__What you will do__:
[A] From the ThermaComp 2011 editorial, copy word for word the passage starting with "This special issue collects" and going on through "at ThermaComp 2011.".
[B] In the ThermaComp 2011 editorial, condense the paragraph that begins "This special issue collects selected papers" while keeping its main facts.

__Excerpted text__:
○ ○ ○ ○

Special issue: selected papers from ThermaComp 2011, September 5-7, 2011, Dalian, China

Special issue: selected papers from ThermaComp 2011, September 5-7, 2011, Dalian, China

Article Type: Guest editorial From: International Journal of Numerical Methods for Heat & Fluid Flow, Volume 23, Issue 1

This special issue collects selected papers, presented at the Second International Conference on Computational Methods for Thermal Problems (ThermaComp 2011) held in Dalian, China, between September 5 and 7, 2011. We would like to thank all speakers for their interesting contributions, and for representing the spirit of this series of conferences. ThermaComp aims at bringing together researchers interested in fundamental numerical methods for heat and fluid flow and those who use such methods to solve complex, real life applications. This special issue includes some of the work presented by invited lecturers like Professors Chinesta, Lu, Shu, Biswas, Jaluria, and Šarler, as well as the efforts of young researchers, including Gaojie Liu, who was awarded the Professor R.W. Lewis prize for the best student presentation at ThermaComp 2011.

○ ○ ○ ○

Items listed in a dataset

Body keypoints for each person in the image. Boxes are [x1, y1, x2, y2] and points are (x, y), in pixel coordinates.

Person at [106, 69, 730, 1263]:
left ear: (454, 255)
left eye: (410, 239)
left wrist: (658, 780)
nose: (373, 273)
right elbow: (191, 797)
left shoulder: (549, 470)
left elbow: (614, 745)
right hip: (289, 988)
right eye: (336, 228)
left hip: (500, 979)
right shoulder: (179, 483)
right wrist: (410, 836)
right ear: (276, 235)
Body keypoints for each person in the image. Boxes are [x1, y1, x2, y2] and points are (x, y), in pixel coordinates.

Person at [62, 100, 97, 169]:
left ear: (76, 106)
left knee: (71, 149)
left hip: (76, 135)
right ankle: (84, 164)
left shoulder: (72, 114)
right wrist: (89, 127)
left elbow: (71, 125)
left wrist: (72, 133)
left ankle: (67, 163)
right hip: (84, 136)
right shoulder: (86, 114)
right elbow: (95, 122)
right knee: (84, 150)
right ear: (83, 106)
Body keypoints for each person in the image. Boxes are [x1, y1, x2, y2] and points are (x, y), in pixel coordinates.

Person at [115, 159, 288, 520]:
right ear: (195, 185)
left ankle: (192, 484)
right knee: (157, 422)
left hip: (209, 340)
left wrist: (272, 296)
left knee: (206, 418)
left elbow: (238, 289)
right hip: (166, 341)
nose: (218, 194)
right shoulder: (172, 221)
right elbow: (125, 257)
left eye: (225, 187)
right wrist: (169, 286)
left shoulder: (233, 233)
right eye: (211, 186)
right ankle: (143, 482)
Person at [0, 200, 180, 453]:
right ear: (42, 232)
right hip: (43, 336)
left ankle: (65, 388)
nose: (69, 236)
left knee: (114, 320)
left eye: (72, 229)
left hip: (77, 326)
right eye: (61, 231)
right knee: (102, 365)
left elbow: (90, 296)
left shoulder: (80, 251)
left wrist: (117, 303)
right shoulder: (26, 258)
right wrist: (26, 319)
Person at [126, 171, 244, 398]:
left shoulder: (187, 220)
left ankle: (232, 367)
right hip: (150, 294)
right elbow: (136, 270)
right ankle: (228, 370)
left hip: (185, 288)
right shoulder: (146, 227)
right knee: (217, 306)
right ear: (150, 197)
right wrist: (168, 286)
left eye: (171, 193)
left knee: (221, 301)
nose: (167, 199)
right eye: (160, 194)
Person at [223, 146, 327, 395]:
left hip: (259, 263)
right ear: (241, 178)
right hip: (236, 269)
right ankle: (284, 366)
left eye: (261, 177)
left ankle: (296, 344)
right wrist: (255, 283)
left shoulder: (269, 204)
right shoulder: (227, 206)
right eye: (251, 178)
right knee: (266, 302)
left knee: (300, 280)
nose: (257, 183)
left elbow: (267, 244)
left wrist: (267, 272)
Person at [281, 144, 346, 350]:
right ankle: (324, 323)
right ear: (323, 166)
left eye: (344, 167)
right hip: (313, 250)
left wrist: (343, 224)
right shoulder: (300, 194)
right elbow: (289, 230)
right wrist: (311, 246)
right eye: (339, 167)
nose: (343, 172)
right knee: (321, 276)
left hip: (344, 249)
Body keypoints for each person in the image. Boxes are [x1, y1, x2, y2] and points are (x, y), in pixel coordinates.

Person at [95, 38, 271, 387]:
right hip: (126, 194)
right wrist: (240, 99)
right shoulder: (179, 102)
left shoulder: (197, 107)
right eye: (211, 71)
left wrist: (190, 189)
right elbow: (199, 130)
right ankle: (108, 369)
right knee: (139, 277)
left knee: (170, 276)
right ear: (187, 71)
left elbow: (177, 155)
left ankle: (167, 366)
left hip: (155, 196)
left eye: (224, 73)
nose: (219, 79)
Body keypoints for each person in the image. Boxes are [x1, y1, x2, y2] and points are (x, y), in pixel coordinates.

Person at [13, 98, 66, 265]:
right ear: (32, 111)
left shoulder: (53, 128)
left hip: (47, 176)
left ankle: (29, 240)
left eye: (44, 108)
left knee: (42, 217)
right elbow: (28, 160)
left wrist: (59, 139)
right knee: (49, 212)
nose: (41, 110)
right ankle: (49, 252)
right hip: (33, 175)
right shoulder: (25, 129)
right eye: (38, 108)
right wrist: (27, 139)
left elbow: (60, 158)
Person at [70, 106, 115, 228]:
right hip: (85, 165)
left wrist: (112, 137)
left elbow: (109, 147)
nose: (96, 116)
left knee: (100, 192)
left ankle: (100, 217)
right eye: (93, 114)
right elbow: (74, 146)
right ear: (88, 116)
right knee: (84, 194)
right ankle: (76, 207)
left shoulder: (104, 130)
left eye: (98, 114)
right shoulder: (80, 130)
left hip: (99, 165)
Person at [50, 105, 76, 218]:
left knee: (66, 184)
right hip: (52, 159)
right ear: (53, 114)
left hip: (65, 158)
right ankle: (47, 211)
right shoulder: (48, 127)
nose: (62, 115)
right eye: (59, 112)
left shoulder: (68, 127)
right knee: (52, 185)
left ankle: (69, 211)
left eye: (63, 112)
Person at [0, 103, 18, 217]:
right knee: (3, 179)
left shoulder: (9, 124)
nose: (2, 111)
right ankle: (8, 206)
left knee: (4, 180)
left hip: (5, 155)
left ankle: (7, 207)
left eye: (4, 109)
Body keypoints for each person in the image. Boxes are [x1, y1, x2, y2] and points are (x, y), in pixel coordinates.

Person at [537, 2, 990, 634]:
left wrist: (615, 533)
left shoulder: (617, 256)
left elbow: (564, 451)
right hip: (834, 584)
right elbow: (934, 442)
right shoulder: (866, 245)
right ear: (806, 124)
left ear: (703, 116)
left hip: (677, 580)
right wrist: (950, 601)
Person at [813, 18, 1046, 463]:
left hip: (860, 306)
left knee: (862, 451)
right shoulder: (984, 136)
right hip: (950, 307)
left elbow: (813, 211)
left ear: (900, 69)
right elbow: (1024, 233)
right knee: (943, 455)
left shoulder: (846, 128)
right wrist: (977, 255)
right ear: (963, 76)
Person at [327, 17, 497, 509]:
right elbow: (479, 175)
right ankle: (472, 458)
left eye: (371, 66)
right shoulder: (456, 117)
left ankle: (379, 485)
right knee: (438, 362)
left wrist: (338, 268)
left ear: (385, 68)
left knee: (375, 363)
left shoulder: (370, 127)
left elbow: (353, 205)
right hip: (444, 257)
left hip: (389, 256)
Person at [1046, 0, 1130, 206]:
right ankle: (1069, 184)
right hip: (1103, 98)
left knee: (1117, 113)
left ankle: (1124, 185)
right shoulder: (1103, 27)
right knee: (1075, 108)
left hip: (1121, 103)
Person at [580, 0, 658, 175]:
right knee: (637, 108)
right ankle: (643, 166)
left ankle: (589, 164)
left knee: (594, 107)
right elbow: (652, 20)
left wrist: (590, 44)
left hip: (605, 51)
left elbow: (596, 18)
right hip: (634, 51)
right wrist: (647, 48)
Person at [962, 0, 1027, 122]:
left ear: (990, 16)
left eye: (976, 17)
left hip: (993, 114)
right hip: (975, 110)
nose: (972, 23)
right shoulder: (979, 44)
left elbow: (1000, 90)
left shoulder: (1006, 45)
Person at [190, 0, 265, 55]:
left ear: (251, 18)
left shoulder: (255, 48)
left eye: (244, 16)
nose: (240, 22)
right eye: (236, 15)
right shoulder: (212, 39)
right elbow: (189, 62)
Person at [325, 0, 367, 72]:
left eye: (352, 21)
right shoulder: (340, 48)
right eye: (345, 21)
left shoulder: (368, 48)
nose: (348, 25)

○ ○ ○ ○

__Responses by item number__:
[A]
This special issue collects selected papers, presented at the Second International Conference on Computational Methods for Thermal Problems (ThermaComp 2011) held in Dalian, China, between September 5 and 7, 2011. We would like to thank all speakers for their interesting contributions, and for representing the spirit of this series of conferences. ThermaComp aims at bringing together researchers interested in fundamental numerical methods for heat and fluid flow and those who use such methods to solve complex, real life applications. This special issue includes some of the work presented by invited lecturers like Professors Chinesta, Lu, Shu, Biswas, Jaluria, and Šarler, as well as the efforts of young researchers, including Gaojie Liu, who was awarded the Professor R.W. Lewis prize for the best student presentation at ThermaComp 2011.

[B] This special issue gathers selected papers from the Second International Conference on Computational Methods for Thermal Problems (ThermaComp 2011), held in Dalian, China, on September 5–7, 2011. The conference brings together researchers who develop fundamental numerical methods for heat and fluid flow and those who apply them to complex real-life problems. The issue includes work by invited lecturers such as Professors Chinesta, Lu, Shu, Biswas, Jaluria, and Šarler. It also includes work by young researchers, among them Gaojie Liu, who won the Professor R.W. Lewis prize for the best student presentation.